Thanks to some friends, I got it out over the weekend and finished that last section and put the top together. I know where the problem is, and if a quilter looks really closely at the pattern, then at my quilt, they will know where the problem is too, but to most observers, it’s done and complete. It occurs to me that this quilt is now the embodiment of a very valuable life lesson.

How many times in life have I stopped short because what I was doing wasn’t perfect or didn’t meet the wild expectations I had in my head? I’m afraid to try to count that, because it will be a large number. How many things did I stop because it wasn’t going my way, or I didn’t get it as fast as I thought I would. How many opportunities for success did I pass up because the success didn’t look exactly the way I expected that it would? I almost don’t want to think about it, but I should.

I’m finding a lot of things around the house and in the sewing room where I got to over 90% of the way done and then just stopped. Some of the projects I can look at and I know why I stopped but for the majority it was because I was so overwhelmed by the 90% effort that I didn’t have the 10% left. In my head somehow that last 10% was going to be as taxing as the first 90% is. Irrational, I know but there it is. I need to work on getting myself through that last 10%. There is so much opportunity in that last 10%.

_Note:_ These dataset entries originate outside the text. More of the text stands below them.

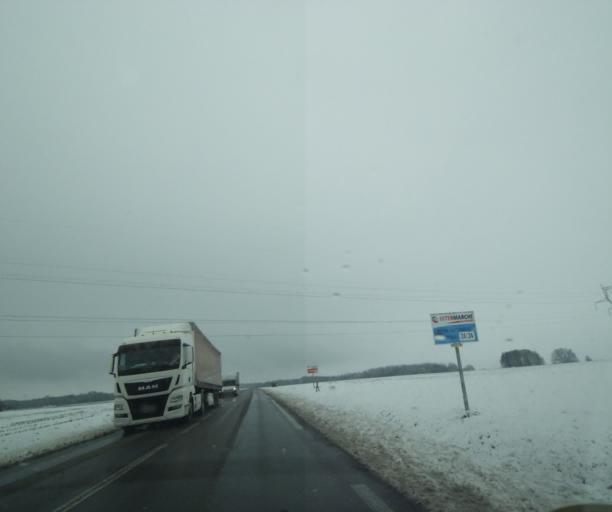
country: FR
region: Champagne-Ardenne
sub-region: Departement de la Haute-Marne
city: Montier-en-Der
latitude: 48.5038
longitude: 4.7892
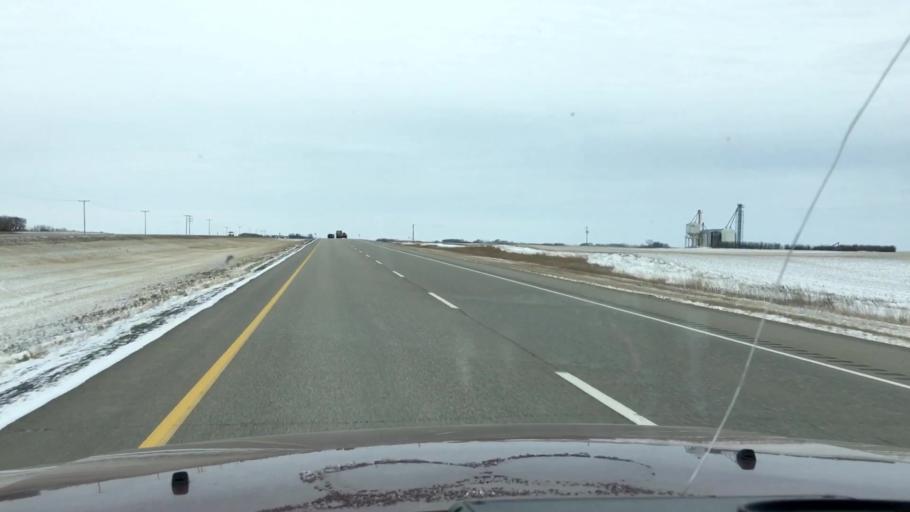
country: CA
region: Saskatchewan
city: Watrous
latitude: 51.2165
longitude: -105.9617
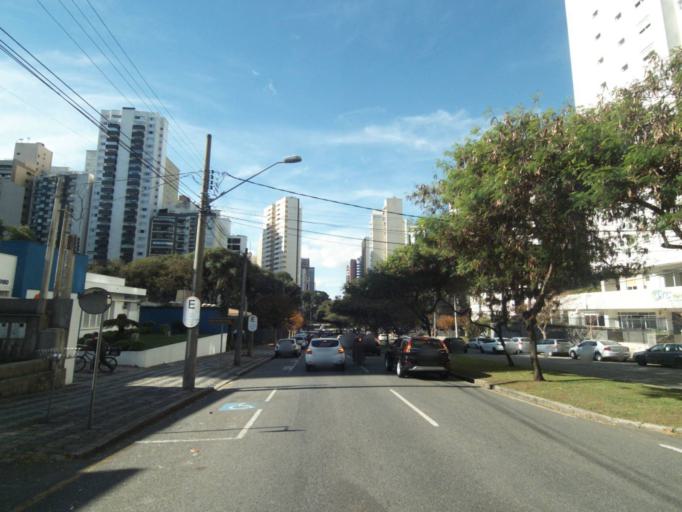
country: BR
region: Parana
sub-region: Curitiba
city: Curitiba
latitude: -25.4484
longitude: -49.2908
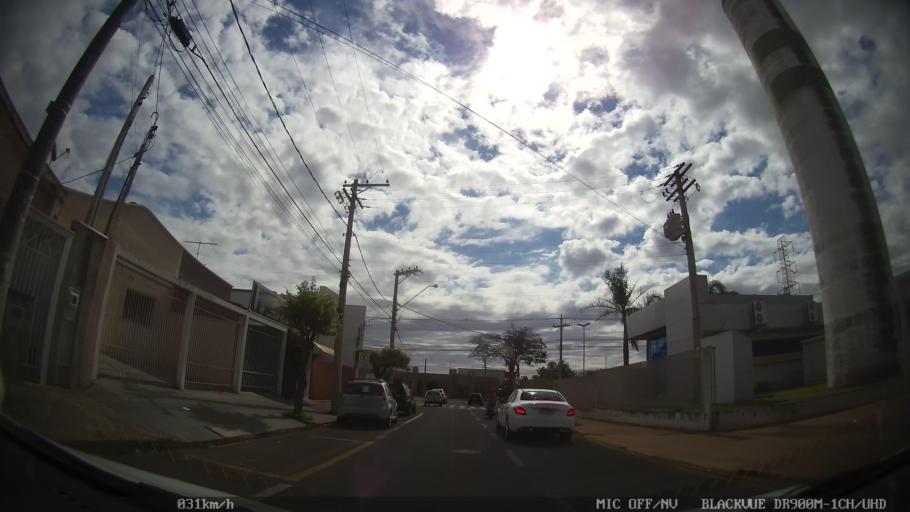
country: BR
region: Sao Paulo
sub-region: Bady Bassitt
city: Bady Bassitt
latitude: -20.8126
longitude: -49.5071
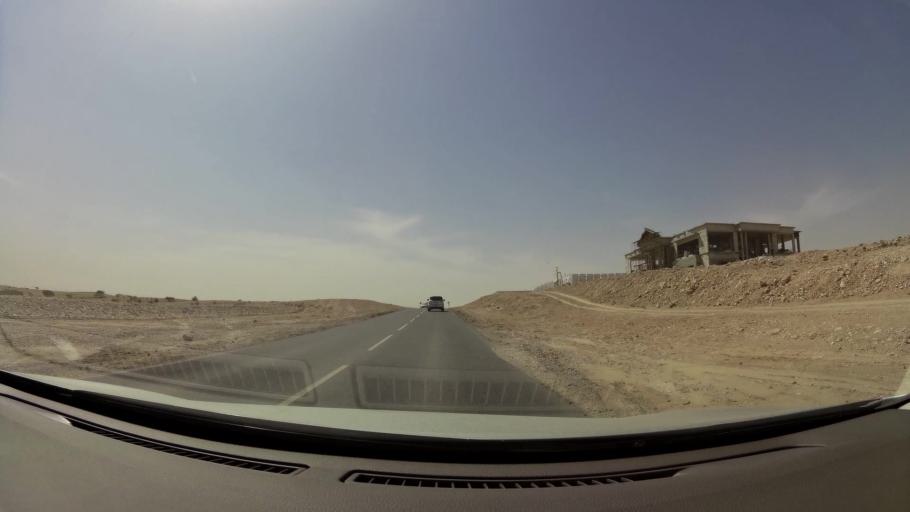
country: QA
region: Baladiyat ar Rayyan
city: Ar Rayyan
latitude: 25.2645
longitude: 51.3946
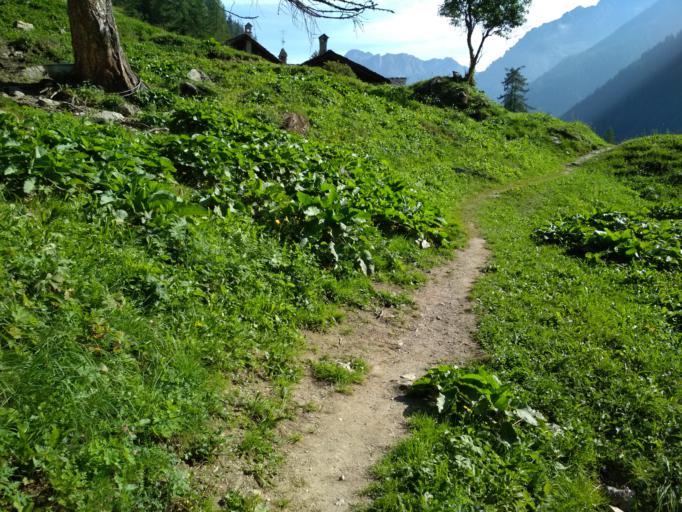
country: IT
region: Aosta Valley
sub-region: Valle d'Aosta
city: Gressoney-Saint-Jean
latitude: 45.8002
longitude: 7.8263
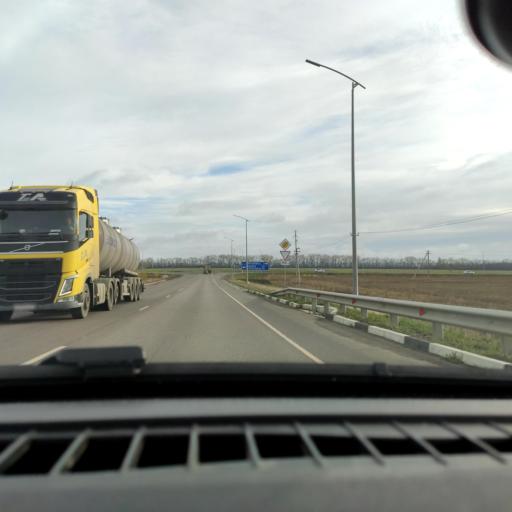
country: RU
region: Belgorod
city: Ilovka
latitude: 50.6864
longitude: 38.6577
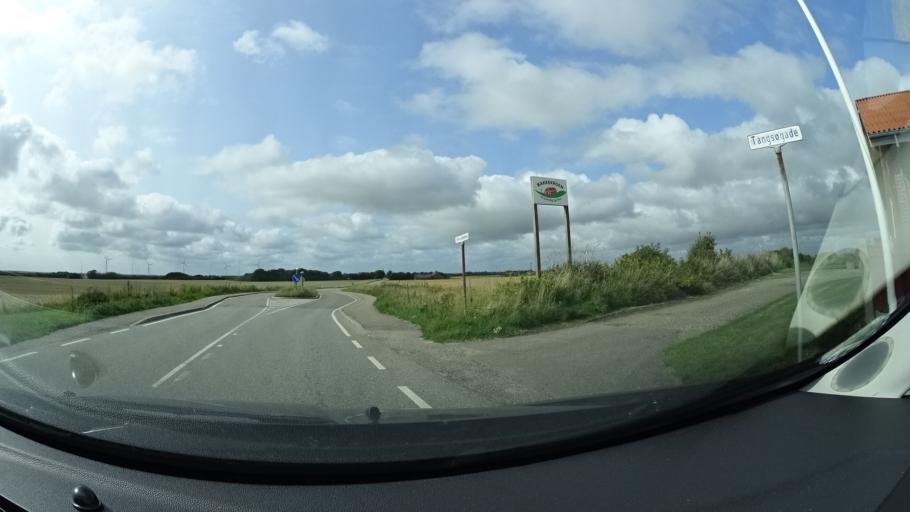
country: DK
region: Central Jutland
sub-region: Lemvig Kommune
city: Lemvig
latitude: 56.4391
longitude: 8.1968
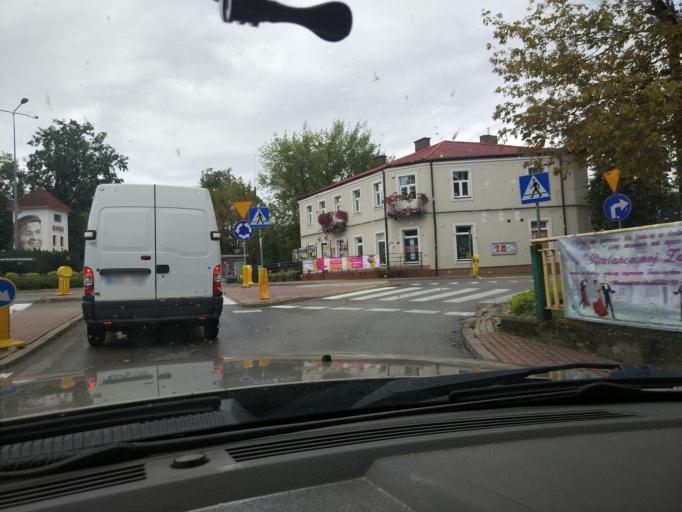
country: PL
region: Masovian Voivodeship
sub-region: Powiat pruszkowski
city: Brwinow
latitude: 52.1407
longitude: 20.7180
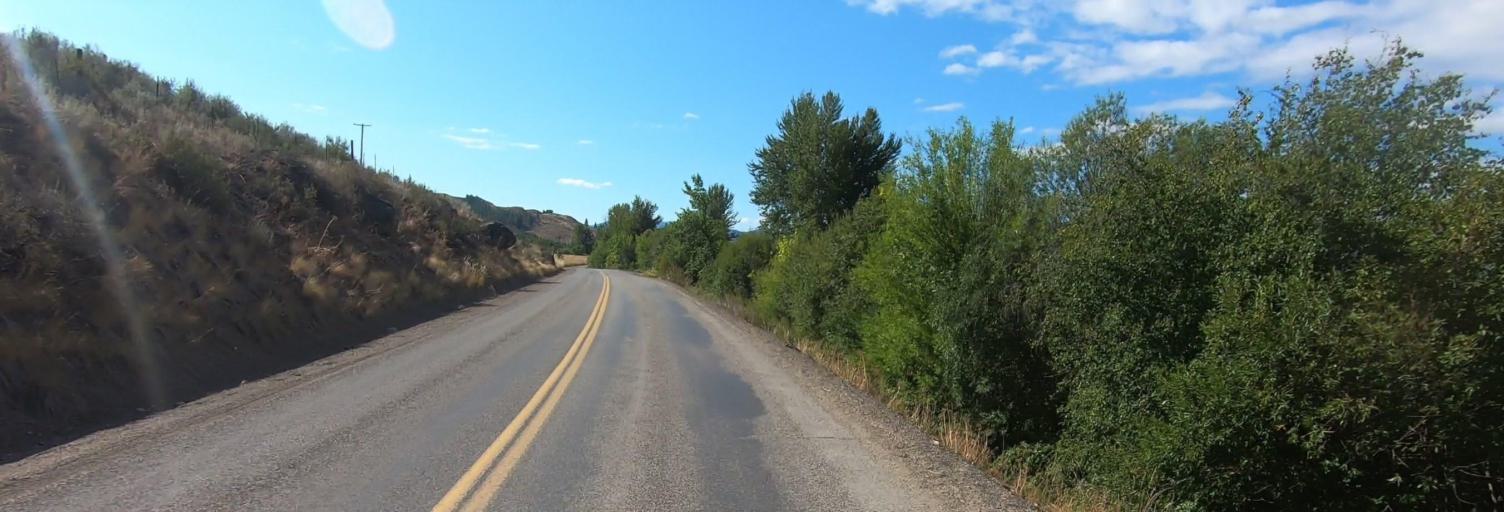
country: US
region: Washington
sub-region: Okanogan County
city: Brewster
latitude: 48.5063
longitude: -120.1762
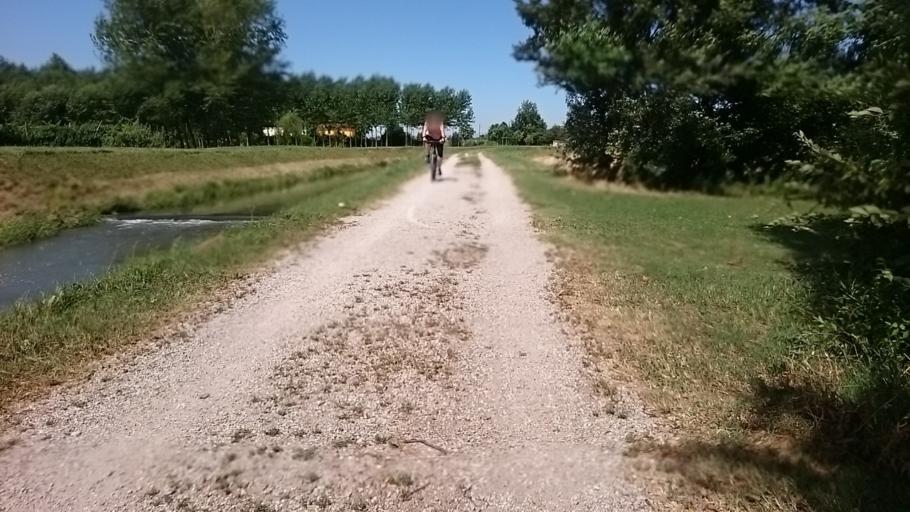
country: IT
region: Veneto
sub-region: Provincia di Padova
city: Pionca
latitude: 45.4692
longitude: 11.9538
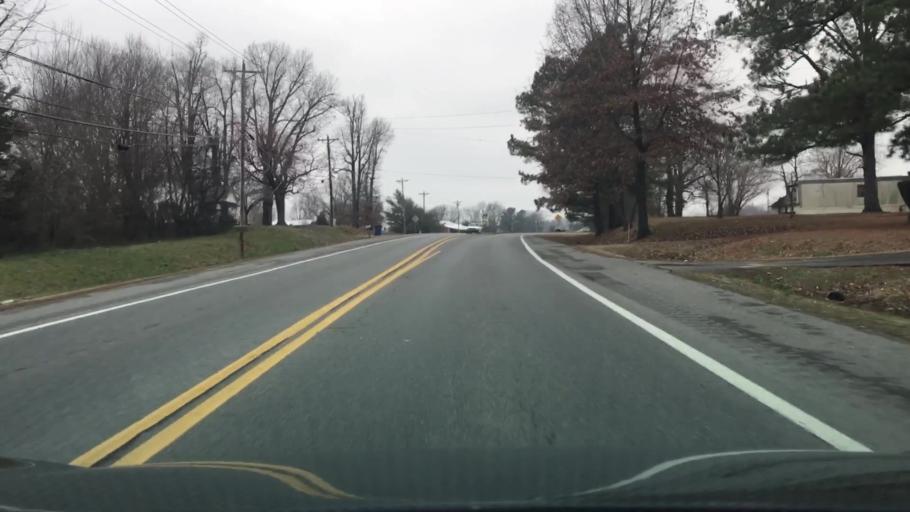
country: US
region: Kentucky
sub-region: McCracken County
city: Reidland
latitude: 36.9874
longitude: -88.5020
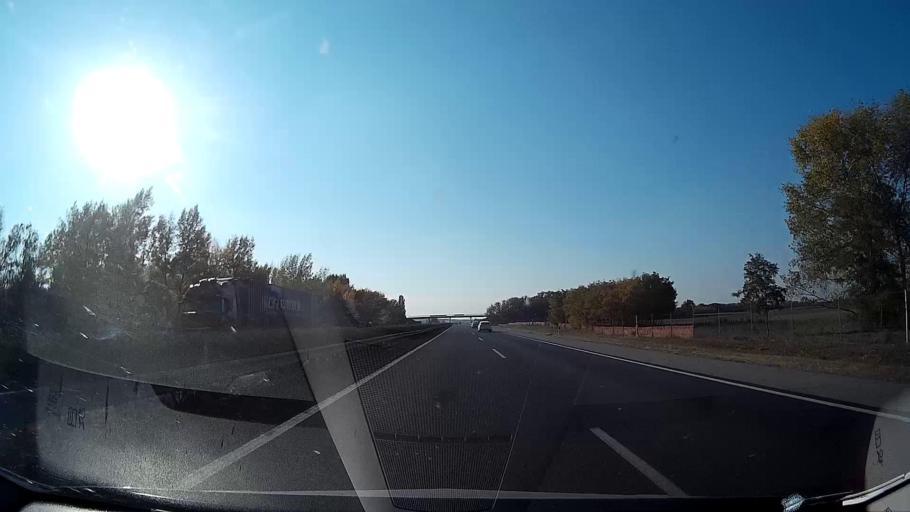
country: HU
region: Gyor-Moson-Sopron
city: Bony
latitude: 47.6848
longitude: 17.8665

I’m finishing this quilt this weekend and I’m going to hang it in the sewing room. There’s a big wall space that is perfect for it and it is good for me to have the visual reminder of how close I was to something pretty neat before I just stopped. A reminder that the last 10% is worth it. A reminder to dig in my UFOs and see how many other wonderful things are just 10% away from being amazing.

Maybe I’m also 10% away from being amazing?